PHP is easily embedded into HTML files, displaying HTML forms that collect data entered by users and files that users upload. Collecting information from users presents security issues for the web site and for any user information stored at the web site. For security, PHP should have register_globals set to Off. To attack your web site or steal your data, the bad guys use techniques like cross-site scripting (executing pieces of client side scripting on your site) and SQL injection (inserting malicious code into queries run on your database). To protect against attacks, you must distrust all data that originates from users. You need to carefully validate all data that you receive from users and test it carefully to be sure it is safe, not dangerous to your web site. You can protect your web site when users upload files by checking the file size and type of the uploaded file. In addition, you can protect the information that is visible in your browser address windowinformation passed in the URLby hashing it using one of several methods, including a PEAR class, called Crypt_HMAC, which was developed for hashing purposes. Hashing is also useful to protect passwords stored for the purpose of authenticating users. Another useful measure to protect your web site from user mistakes or bad-guy attacks is to develop your own error handler to recognize when something is not as it should be and to handle the problem.

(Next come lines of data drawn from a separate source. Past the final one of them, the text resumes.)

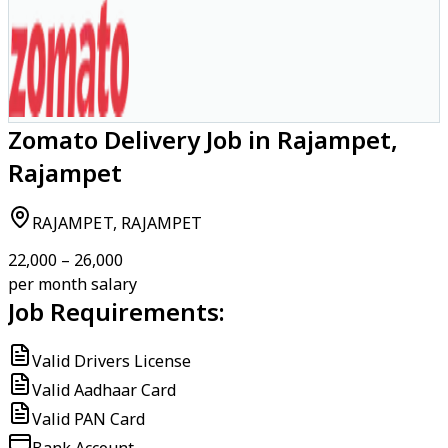
Zomato Delivery Job in Rajampet,
Rajampet
RAJAMPET, RAJAMPET
₹22,000 – ₹26,000
per month salary
Job Requirements:
Valid Drivers License
Valid Aadhaar Card
Valid PAN Card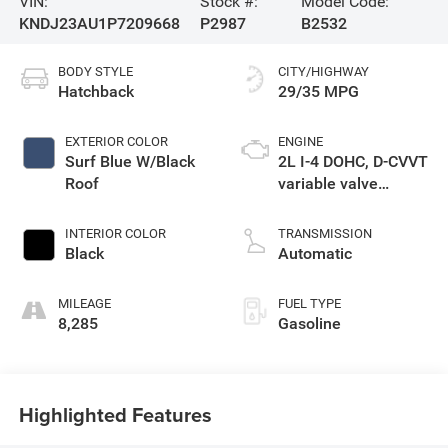
VIN:
Stock #:
Model Code:
KNDJ23AU1P7209668
P2987
B2532
BODY STYLE
CITY/HIGHWAY
Hatchback
29/35 MPG
EXTERIOR COLOR
ENGINE
Surf Blue W/Black
2L I-4 DOHC, D-CVVT
Roof
variable valve
control, regular
unleaded, engine
INTERIOR COLOR
TRANSMISSION
with 147HP
Black
Automatic
MILEAGE
FUEL TYPE
8,285
Gasoline
Highlighted Features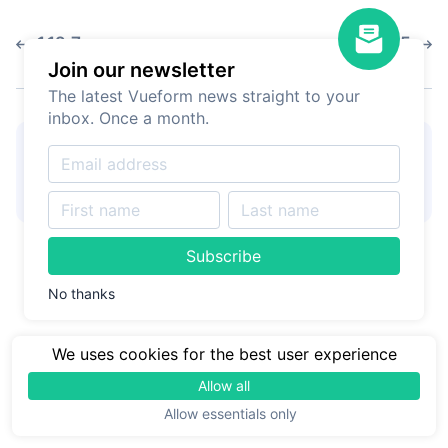
1.12.7
1.12.5
Join our newsletter
The latest Vueform news straight to your
inbox. Once a month.
👋
Hire Vueform team
for
Learn more
form customizations and
development
Subscribe
No thanks
We uses cookies for the best user experience
Allow all
Allow essentials only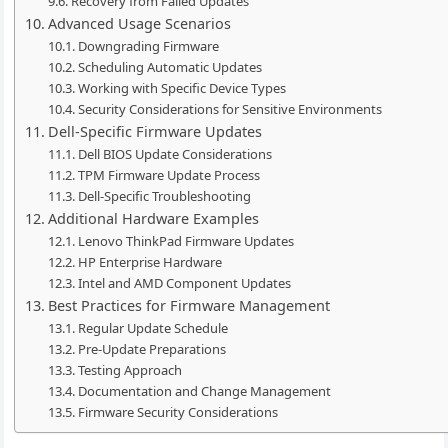
Recovery from Failed Updates
Advanced Usage Scenarios
Downgrading Firmware
Scheduling Automatic Updates
Working with Specific Device Types
Security Considerations for Sensitive Environments
Dell-Specific Firmware Updates
Dell BIOS Update Considerations
TPM Firmware Update Process
Dell-Specific Troubleshooting
Additional Hardware Examples
Lenovo ThinkPad Firmware Updates
HP Enterprise Hardware
Intel and AMD Component Updates
Best Practices for Firmware Management
Regular Update Schedule
Pre-Update Preparations
Testing Approach
Documentation and Change Management
Firmware Security Considerations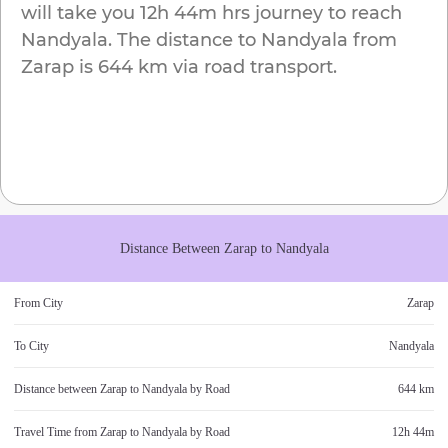
will take you
12h 44m
hrs journey to reach
Nandyala
. The distance to
Nandyala
from
Zarap
is
644 km
via road transport.
Distance Between
Zarap
to
Nandyala
From City
Zarap
To City
Nandyala
Distance between
Zarap
to
Nandyala
by Road
644 km
Travel Time from
Zarap
to
Nandyala
by Road
12h 44m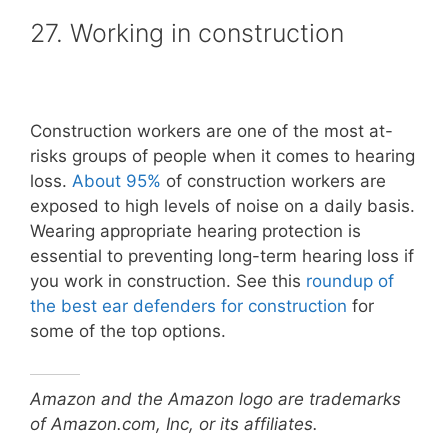
27. Working in construction
Construction workers are one of the most at-
risks groups of people when it comes to hearing
loss.
About 95%
of construction workers are
exposed to high levels of noise on a daily basis.
Wearing appropriate hearing protection is
essential to preventing long-term hearing loss if
you work in construction. See this
roundup of
the best ear defenders for construction
for
some of the top options.
Amazon and the Amazon logo are trademarks
of Amazon.com, Inc, or its affiliates.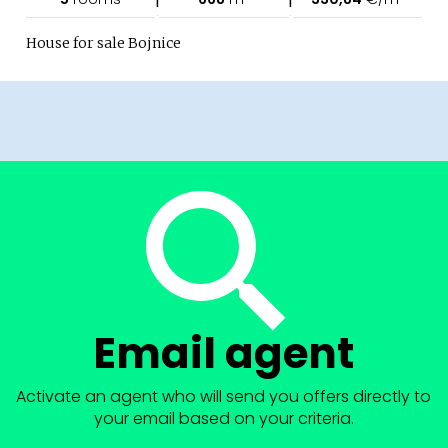
House for sale Bojnice
Email agent
Activate an agent who will send you offers directly to
your email based on your criteria.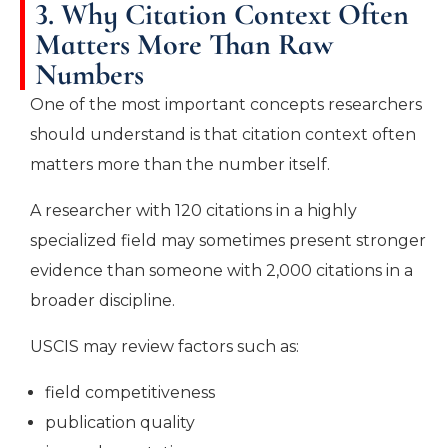
3. Why Citation Context Often
Matters More Than Raw
Numbers
One of the most important concepts researchers
should understand is that citation context often
matters more than the number itself.
A researcher with 120 citations in a highly
specialized field may sometimes present stronger
evidence than someone with 2,000 citations in a
broader discipline.
USCIS may review factors such as:
field competitiveness
publication quality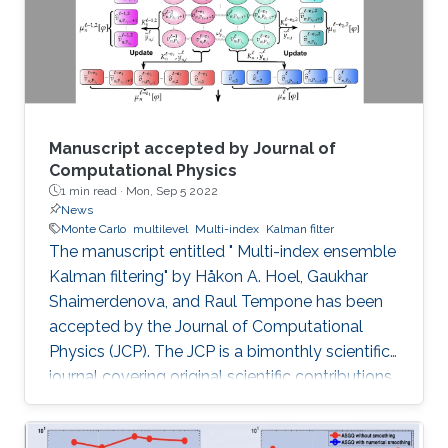
Manuscript accepted by Journal of
Computational Physics
1 min read ·
Mon, Sep 5 2022
News
Monte Carlo
multilevel
Multi-index
Kalman filter
The manuscript entitled " Multi-index ensemble
Kalman filtering" by Håkon A. Hoel, Gaukhar
Shaimerdenova, and Raul Tempone has been
accepted by the Journal of Computational
Physics (JCP). The JCP is a bimonthly scientific
journal covering original scientific contributions
in advanced mathematical and numerical
modeling reflecting a combination of concepts,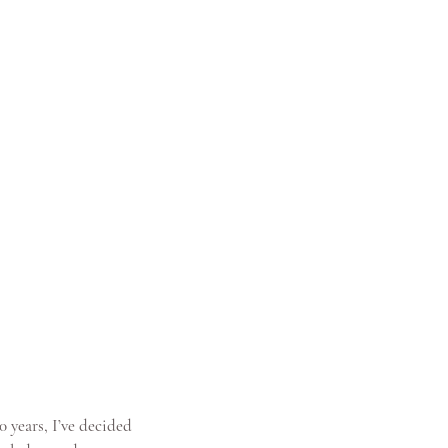
 years, I’ve decided 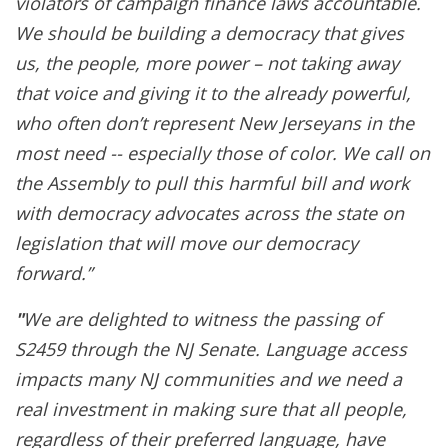
violators of campaign finance laws accountable.
We should be building a democracy that gives
us, the people, more power – not taking away
that voice and giving it to the already powerful,
who often don’t represent New Jerseyans in the
most need -- especially those of color. We call on
the Assembly to pull this harmful bill and work
with democracy advocates across the state on
legislation that will move our democracy
forward.”
"
We are delighted to witness the passing of
S2459 through the NJ Senate. Language access
impacts many NJ communities and we need a
real investment in making sure that all people,
regardless of their preferred language, have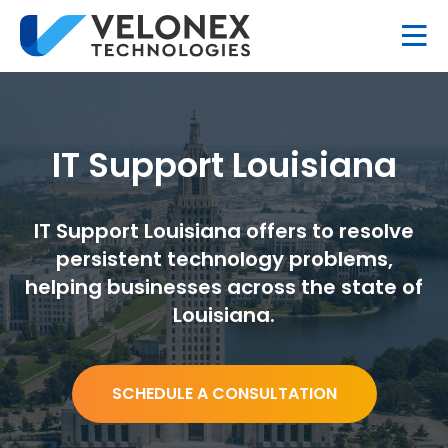
IT Support Louisiana
IT Support Louisiana offers to resolve
persistent technology problems,
helping businesses across the state of
Louisiana.
SCHEDULE A CONSULTATION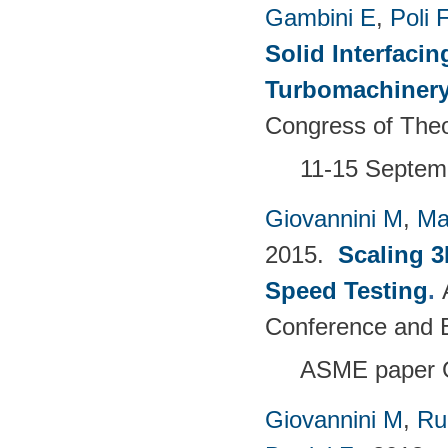
Gambini E
,
Poli F
Solid Interfacin
Turbomachinery
Congress of Theo
11-15 Septemb
Giovannini M
,
Ma
2015.
Scaling 3
Speed Testing
.
Conference and E
ASME paper 
Giovannini M
,
Ru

For a web application to be useful, the application data must be available to all the web pages in the application during a user session. One way to pass data from one web page to the next is by using cookies. When the user accesses the web page, a login page is displayed and the account and password entered by the user into the form are checked against the account and pass word that are stored for the user. If the user is authenticated, a cookie is set. The information in the cookie is automatically passed with any requested page. A second method of making data persistent across web pages is to use the PHP session features. Once you start a PHP session, you can store variables that are available to other scripts in the session.
Once you know all the pieces you need for your web application, you need to organize them into a useful whole. One common method of organization is called "one script serves all," which means that index.php handles all the requests for different pages. Another common organization is "one script per function." A general principle is to separate layout from logic. After you organize the pieces into a comprehensive application, you're off to the races.